Mais les luttes intestines avaient porté un coup mortel à ce développement comparable à celui qu’avait atteint l’Asie sous les khalifes ; cependant l’appel du sultan y avait été entendu et les chefs arabes s’étaient montrés d’autant plus décidés à seconder ses projets que leur principale source de bénéfices, l’esclavage, venait d’être tarie : les payens avaient complètement disparu de la région du Baghirmi et de l’Adamaoua qui fournissait jusqu’à vingt mille esclaves par an.

Ils n’avaient donc plus qu’à se rejeter sur les infidèles du Nord pour essayer de retrouver la prospérité d’autrefois.

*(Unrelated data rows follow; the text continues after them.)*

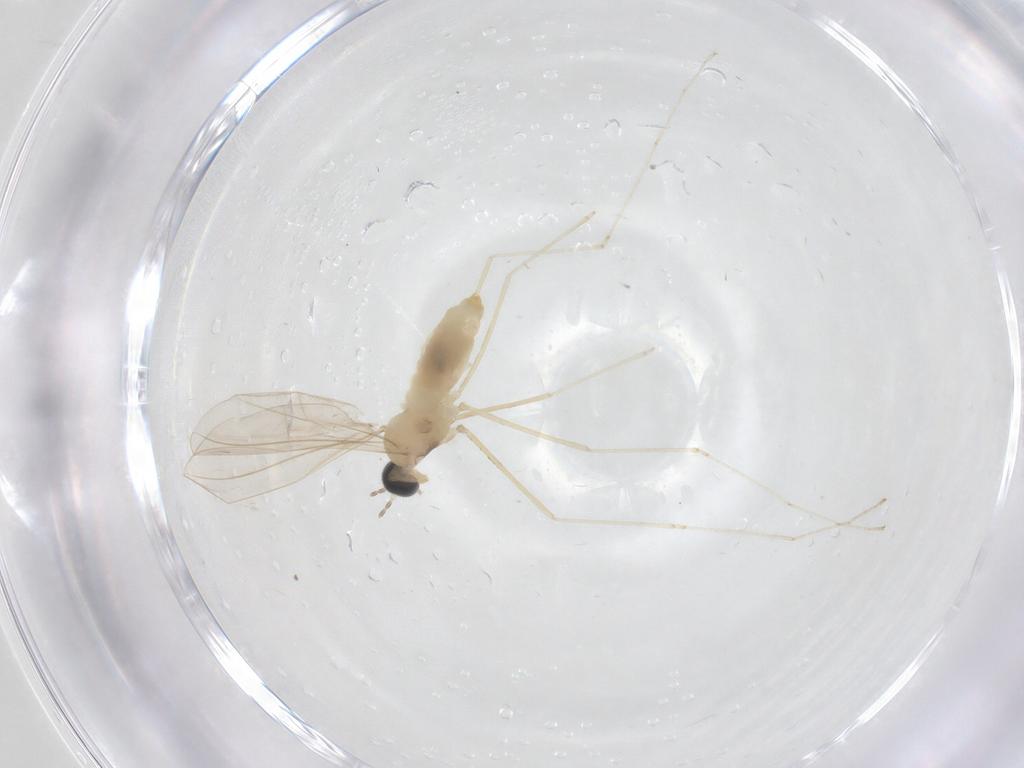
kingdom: Animalia
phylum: Arthropoda
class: Insecta
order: Diptera
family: Cecidomyiidae
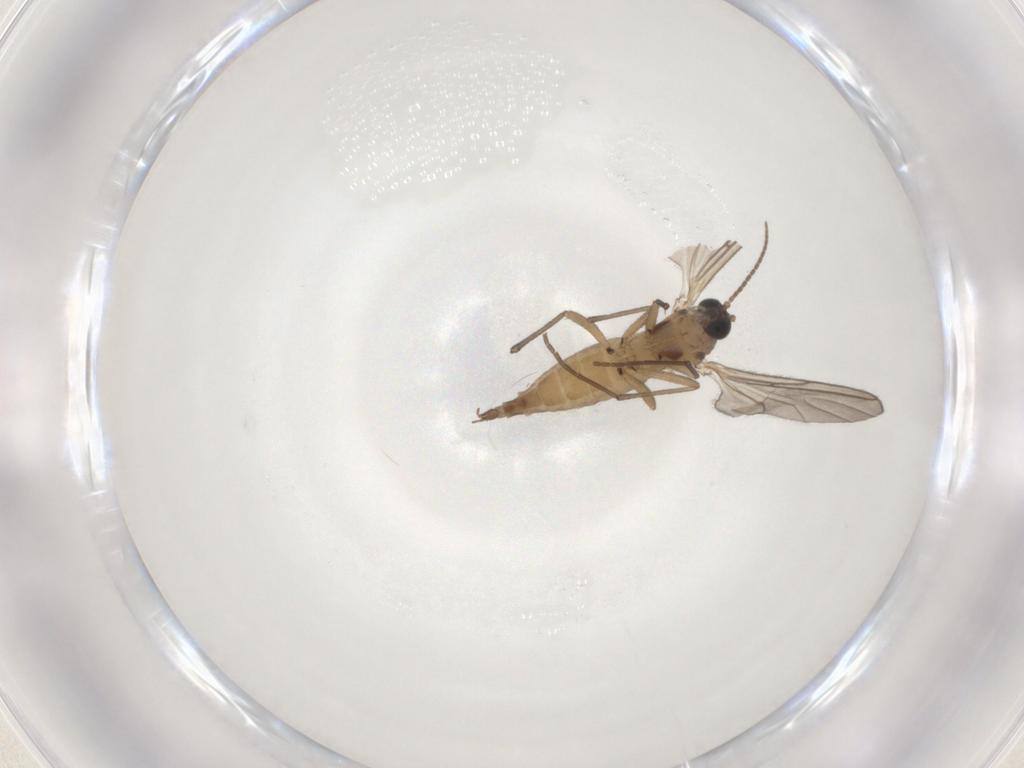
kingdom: Animalia
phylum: Arthropoda
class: Insecta
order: Diptera
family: Sciaridae
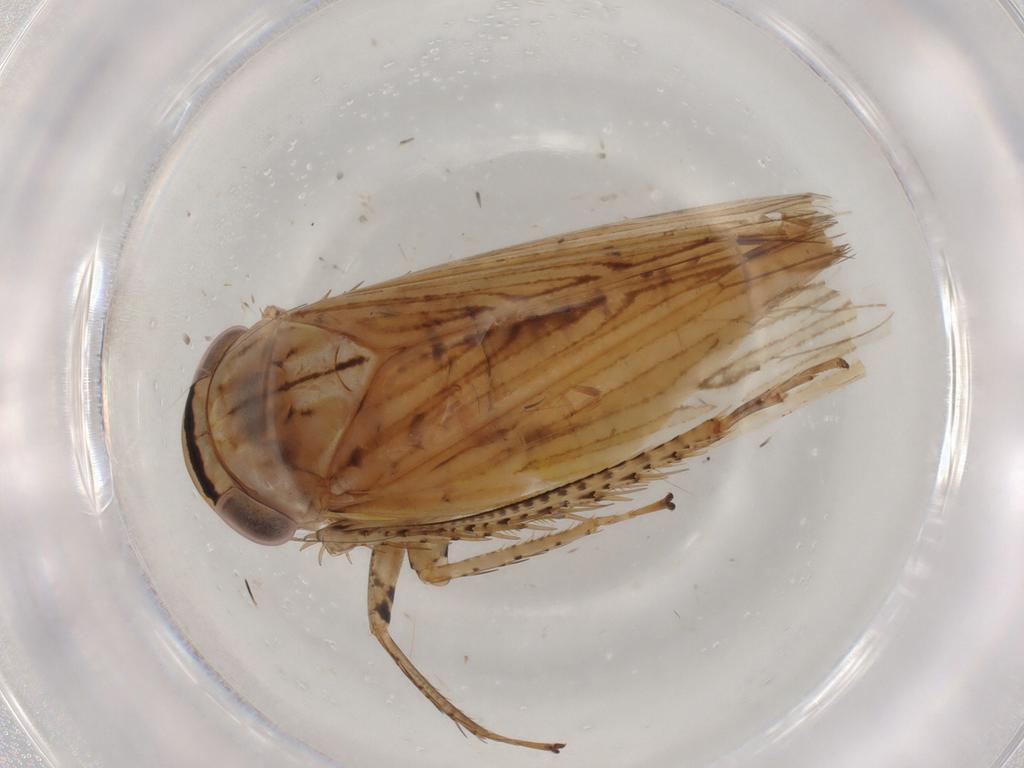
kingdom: Animalia
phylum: Arthropoda
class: Insecta
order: Hemiptera
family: Cicadellidae
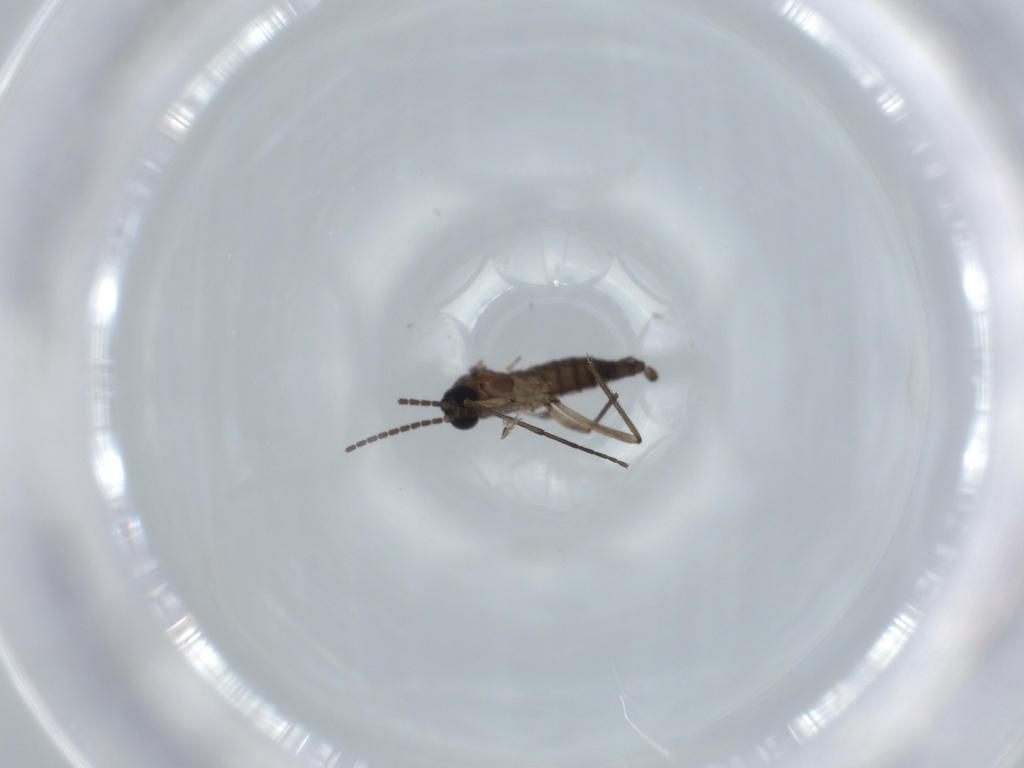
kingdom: Animalia
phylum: Arthropoda
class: Insecta
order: Diptera
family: Sciaridae
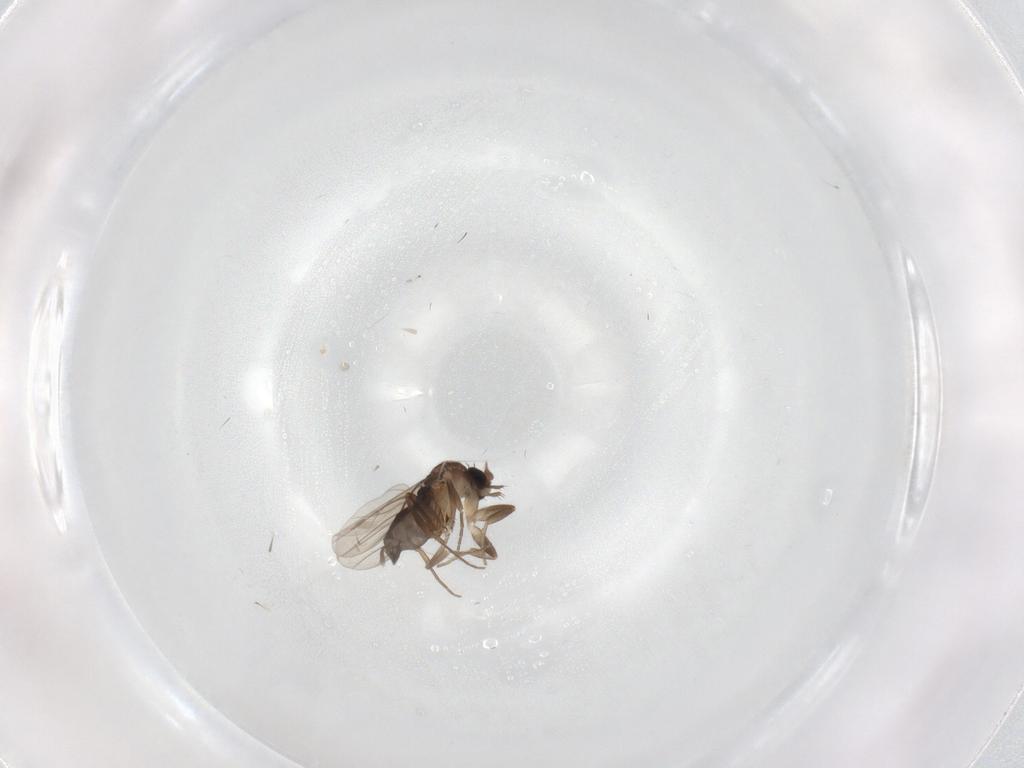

Pendant les trois jours que durèrent les audiences données par le sultan à Kouka et les conférences secrètes qu’il eut avec les chefs, les types les plus curieux et les plus étranges se trouvèrent réunis dans cette capitale.

On pouvait y voir, s’y coudoyant : l’Arabe olivâtre, le Kanouri à la peau foncée, aux narines flottantes ; le Foullane aux traits fins, à la taille souple, aux membres délicats ; l’Oulad-Sliman, le voleur par excellence au profil bestial et féroce ; le Mandingue à la figure aplatie ; la Virago de Noupé et la jolie négresse du Haoussa, élégante et bien faite.

Mao, en maître absolu qu’il était, profita de ce rassemblement pour augmenter son harem et le doter de nouveaux types féminins.

Un soir qu’il avait obtenu d’un cheik des Zaberma une jeune négresse d’une douzaine d’années, dont la peau d’un brun rouge et le nez fortement épaté lui avaient paru absolument séduisant, il prit à part le fils du sultan.